* **WHAT TO WORK ON**
Give each entry back by retyping it exactly as written.

* **Data records**
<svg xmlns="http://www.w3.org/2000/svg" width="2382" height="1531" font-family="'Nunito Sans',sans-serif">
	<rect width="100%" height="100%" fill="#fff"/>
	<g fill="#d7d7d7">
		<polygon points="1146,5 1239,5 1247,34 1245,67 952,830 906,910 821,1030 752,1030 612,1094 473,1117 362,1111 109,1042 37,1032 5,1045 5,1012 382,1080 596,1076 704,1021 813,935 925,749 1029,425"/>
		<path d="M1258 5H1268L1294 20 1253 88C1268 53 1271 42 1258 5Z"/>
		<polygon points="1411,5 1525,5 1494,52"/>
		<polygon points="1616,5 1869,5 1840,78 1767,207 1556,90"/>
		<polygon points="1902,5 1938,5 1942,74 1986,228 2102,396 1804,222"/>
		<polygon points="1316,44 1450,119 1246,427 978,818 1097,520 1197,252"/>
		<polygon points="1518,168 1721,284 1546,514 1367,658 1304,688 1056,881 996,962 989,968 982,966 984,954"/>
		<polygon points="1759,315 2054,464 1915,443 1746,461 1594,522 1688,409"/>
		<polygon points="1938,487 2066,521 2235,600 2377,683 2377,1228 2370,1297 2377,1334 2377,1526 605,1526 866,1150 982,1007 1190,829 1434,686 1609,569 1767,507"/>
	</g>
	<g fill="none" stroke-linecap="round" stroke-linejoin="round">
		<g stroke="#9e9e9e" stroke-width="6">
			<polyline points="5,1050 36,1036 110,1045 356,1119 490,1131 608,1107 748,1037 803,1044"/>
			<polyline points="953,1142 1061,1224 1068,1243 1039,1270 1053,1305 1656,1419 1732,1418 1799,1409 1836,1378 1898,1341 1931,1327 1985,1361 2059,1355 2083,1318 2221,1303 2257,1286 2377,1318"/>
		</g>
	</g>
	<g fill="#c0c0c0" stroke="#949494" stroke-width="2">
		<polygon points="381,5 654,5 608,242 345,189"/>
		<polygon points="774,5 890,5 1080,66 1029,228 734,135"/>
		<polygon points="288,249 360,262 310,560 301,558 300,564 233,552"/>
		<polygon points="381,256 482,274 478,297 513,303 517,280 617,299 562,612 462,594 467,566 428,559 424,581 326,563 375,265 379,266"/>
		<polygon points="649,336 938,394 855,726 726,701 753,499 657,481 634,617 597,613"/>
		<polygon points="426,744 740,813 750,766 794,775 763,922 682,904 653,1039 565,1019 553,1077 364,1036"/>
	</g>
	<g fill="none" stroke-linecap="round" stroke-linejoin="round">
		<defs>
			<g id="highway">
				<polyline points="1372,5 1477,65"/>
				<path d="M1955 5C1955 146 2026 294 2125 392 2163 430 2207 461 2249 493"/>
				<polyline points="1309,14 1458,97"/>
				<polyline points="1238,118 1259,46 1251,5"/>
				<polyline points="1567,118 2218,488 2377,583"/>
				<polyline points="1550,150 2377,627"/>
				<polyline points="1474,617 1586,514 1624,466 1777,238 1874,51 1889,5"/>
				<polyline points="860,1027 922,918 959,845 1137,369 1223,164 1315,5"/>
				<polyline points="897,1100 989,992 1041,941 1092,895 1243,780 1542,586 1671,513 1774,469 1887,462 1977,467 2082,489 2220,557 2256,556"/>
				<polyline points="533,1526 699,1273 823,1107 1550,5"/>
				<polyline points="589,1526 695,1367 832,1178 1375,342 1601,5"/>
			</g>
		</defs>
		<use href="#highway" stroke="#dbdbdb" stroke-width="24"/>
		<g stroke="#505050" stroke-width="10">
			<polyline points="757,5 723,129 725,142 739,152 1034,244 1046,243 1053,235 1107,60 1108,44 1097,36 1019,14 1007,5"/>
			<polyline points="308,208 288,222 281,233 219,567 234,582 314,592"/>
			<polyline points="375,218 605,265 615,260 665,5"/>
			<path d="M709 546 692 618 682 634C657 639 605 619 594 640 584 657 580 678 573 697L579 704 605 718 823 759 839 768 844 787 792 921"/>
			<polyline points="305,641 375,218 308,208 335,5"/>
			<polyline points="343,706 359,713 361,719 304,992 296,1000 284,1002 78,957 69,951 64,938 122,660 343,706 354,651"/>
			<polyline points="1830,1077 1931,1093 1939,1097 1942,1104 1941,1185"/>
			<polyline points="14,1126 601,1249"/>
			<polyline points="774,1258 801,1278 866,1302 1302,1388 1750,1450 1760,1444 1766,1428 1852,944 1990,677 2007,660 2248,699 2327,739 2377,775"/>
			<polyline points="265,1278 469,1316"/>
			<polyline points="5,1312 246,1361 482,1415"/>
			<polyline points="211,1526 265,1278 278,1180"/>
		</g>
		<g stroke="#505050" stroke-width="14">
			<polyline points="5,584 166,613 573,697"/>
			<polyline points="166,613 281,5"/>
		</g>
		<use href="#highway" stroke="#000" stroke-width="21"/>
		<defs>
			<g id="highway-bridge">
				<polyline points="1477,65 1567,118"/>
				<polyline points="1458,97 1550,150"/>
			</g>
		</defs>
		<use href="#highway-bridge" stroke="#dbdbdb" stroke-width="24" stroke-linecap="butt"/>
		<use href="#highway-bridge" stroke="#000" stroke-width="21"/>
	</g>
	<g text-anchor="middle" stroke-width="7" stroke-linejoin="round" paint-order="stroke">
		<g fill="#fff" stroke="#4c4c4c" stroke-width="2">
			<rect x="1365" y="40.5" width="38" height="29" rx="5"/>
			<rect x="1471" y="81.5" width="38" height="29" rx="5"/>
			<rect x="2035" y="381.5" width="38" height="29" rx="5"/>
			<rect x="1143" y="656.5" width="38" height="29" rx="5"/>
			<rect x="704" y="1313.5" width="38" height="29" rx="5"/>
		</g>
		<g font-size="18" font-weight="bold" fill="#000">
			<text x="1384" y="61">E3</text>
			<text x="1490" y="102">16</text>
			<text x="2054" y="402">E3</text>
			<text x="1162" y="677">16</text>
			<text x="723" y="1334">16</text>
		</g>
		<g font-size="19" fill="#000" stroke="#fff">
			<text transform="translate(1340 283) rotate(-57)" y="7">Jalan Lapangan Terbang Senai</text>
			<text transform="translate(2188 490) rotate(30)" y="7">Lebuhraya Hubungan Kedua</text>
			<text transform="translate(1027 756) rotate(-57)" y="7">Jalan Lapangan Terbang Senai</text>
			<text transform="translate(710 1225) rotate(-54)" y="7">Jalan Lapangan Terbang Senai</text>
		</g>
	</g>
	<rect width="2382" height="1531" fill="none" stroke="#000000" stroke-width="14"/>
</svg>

* **OUTPUT FOR THIS TASK**
<svg xmlns="http://www.w3.org/2000/svg" width="2382" height="1531" font-family="'Nunito Sans',sans-serif">
	<rect width="100%" height="100%" fill="#fff"/>
	<g fill="#d7d7d7">
		<polygon points="1146,5 1239,5 1247,34 1245,67 952,830 906,910 821,1030 752,1030 612,1094 473,1117 362,1111 109,1042 37,1032 5,1045 5,1012 382,1080 596,1076 704,1021 813,935 925,749 1029,425"/>
		<path d="M1258 5H1268L1294 20 1253 88C1268 53 1271 42 1258 5Z"/>
		<polygon points="1411,5 1525,5 1494,52"/>
		<polygon points="1616,5 1869,5 1840,78 1767,207 1556,90"/>
		<polygon points="1902,5 1938,5 1942,74 1986,228 2102,396 1804,222"/>
		<polygon points="1316,44 1450,119 1246,427 978,818 1097,520 1197,252"/>
		<polygon points="1518,168 1721,284 1546,514 1367,658 1304,688 1056,881 996,962 989,968 982,966 984,954"/>
		<polygon points="1759,315 2054,464 1915,443 1746,461 1594,522 1688,409"/>
		<polygon points="1938,487 2066,521 2235,600 2377,683 2377,1228 2370,1297 2377,1334 2377,1526 605,1526 866,1150 982,1007 1190,829 1434,686 1609,569 1767,507"/>
	</g>
	<g fill="none" stroke-linecap="round" stroke-linejoin="round">
		<g stroke="#9e9e9e" stroke-width="6">
			<polyline points="5,1050 36,1036 110,1045 356,1119 490,1131 608,1107 748,1037 803,1044"/>
			<polyline points="953,1142 1061,1224 1068,1243 1039,1270 1053,1305 1656,1419 1732,1418 1799,1409 1836,1378 1898,1341 1931,1327 1985,1361 2059,1355 2083,1318 2221,1303 2257,1286 2377,1318"/>
		</g>
	</g>
	<g fill="#c0c0c0" stroke="#949494" stroke-width="2">
		<polygon points="381,5 654,5 608,242 345,189"/>
		<polygon points="774,5 890,5 1080,66 1029,228 734,135"/>
		<polygon points="288,249 360,262 310,560 301,558 300,564 233,552"/>
		<polygon points="381,256 482,274 478,297 513,303 517,280 617,299 562,612 462,594 467,566 428,559 424,581 326,563 375,265 379,266"/>
		<polygon points="649,336 938,394 855,726 726,701 753,499 657,481 634,617 597,613"/>
		<polygon points="426,744 740,813 750,766 794,775 763,922 682,904 653,1039 565,1019 553,1077 364,1036"/>
	</g>
	<g fill="none" stroke-linecap="round" stroke-linejoin="round">
		<defs>
			<g id="highway">
				<polyline points="1372,5 1477,65"/>
				<path d="M1955 5C1955 146 2026 294 2125 392 2163 430 2207 461 2249 493"/>
				<polyline points="1309,14 1458,97"/>
				<polyline points="1238,118 1259,46 1251,5"/>
				<polyline points="1567,118 2218,488 2377,583"/>
				<polyline points="1550,150 2377,627"/>
				<polyline points="1474,617 1586,514 1624,466 1777,238 1874,51 1889,5"/>
				<polyline points="860,1027 922,918 959,845 1137,369 1223,164 1315,5"/>
				<polyline points="897,1100 989,992 1041,941 1092,895 1243,780 1542,586 1671,513 1774,469 1887,462 1977,467 2082,489 2220,557 2256,556"/>
				<polyline points="533,1526 699,1273 823,1107 1550,5"/>
				<polyline points="589,1526 695,1367 832,1178 1375,342 1601,5"/>
			</g>
		</defs>
		<use href="#highway" stroke="#dbdbdb" stroke-width="24"/>
		<g stroke="#505050" stroke-width="10">
			<polyline points="757,5 723,129 725,142 739,152 1034,244 1046,243 1053,235 1107,60 1108,44 1097,36 1019,14 1007,5"/>
			<polyline points="308,208 288,222 281,233 219,567 234,582 314,592"/>
			<polyline points="375,218 605,265 615,260 665,5"/>
			<path d="M709 546 692 618 682 634C657 639 605 619 594 640 584 657 580 678 573 697L579 704 605 718 823 759 839 768 844 787 792 921"/>
			<polyline points="305,641 375,218 308,208 335,5"/>
			<polyline points="343,706 359,713 361,719 304,992 296,1000 284,1002 78,957 69,951 64,938 122,660 343,706 354,651"/>
			<polyline points="1830,1077 1931,1093 1939,1097 1942,1104 1941,1185"/>
			<polyline points="14,1126 601,1249"/>
			<polyline points="774,1258 801,1278 866,1302 1302,1388 1750,1450 1760,1444 1766,1428 1852,944 1990,677 2007,660 2248,699 2327,739 2377,775"/>
			<polyline points="265,1278 469,1316"/>
			<polyline points="5,1312 246,1361 482,1415"/>
			<polyline points="211,1526 265,1278 278,1180"/>
		</g>
		<g stroke="#505050" stroke-width="14">
			<polyline points="5,584 166,613 573,697"/>
			<polyline points="166,613 281,5"/>
		</g>
		<use href="#highway" stroke="#000" stroke-width="21"/>
		<defs>
			<g id="highway-bridge">
				<polyline points="1477,65 1567,118"/>
				<polyline points="1458,97 1550,150"/>
			</g>
		</defs>
		<use href="#highway-bridge" stroke="#dbdbdb" stroke-width="24" stroke-linecap="butt"/>
		<use href="#highway-bridge" stroke="#000" stroke-width="21"/>
	</g>
	<g text-anchor="middle" stroke-width="7" stroke-linejoin="round" paint-order="stroke">
		<g fill="#fff" stroke="#4c4c4c" stroke-width="2">
			<rect x="1365" y="40.5" width="38" height="29" rx="5"/>
			<rect x="1471" y="81.5" width="38" height="29" rx="5"/>
			<rect x="2035" y="381.5" width="38" height="29" rx="5"/>
			<rect x="1143" y="656.5" width="38" height="29" rx="5"/>
			<rect x="704" y="1313.5" width="38" height="29" rx="5"/>
		</g>
		<g font-size="18" font-weight="bold" fill="#000">
			<text x="1384" y="61">E3</text>
			<text x="1490" y="102">16</text>
			<text x="2054" y="402">E3</text>
			<text x="1162" y="677">16</text>
			<text x="723" y="1334">16</text>
		</g>
		<g font-size="19" fill="#000" stroke="#fff">
			<text transform="translate(1340 283) rotate(-57)" y="7">Jalan Lapangan Terbang Senai</text>
			<text transform="translate(2188 490) rotate(30)" y="7">Lebuhraya Hubungan Kedua</text>
			<text transform="translate(1027 756) rotate(-57)" y="7">Jalan Lapangan Terbang Senai</text>
			<text transform="translate(710 1225) rotate(-54)" y="7">Jalan Lapangan Terbang Senai</text>
		</g>
	</g>
	<rect width="2382" height="1531" fill="none" stroke="#000000" stroke-width="14"/>
</svg>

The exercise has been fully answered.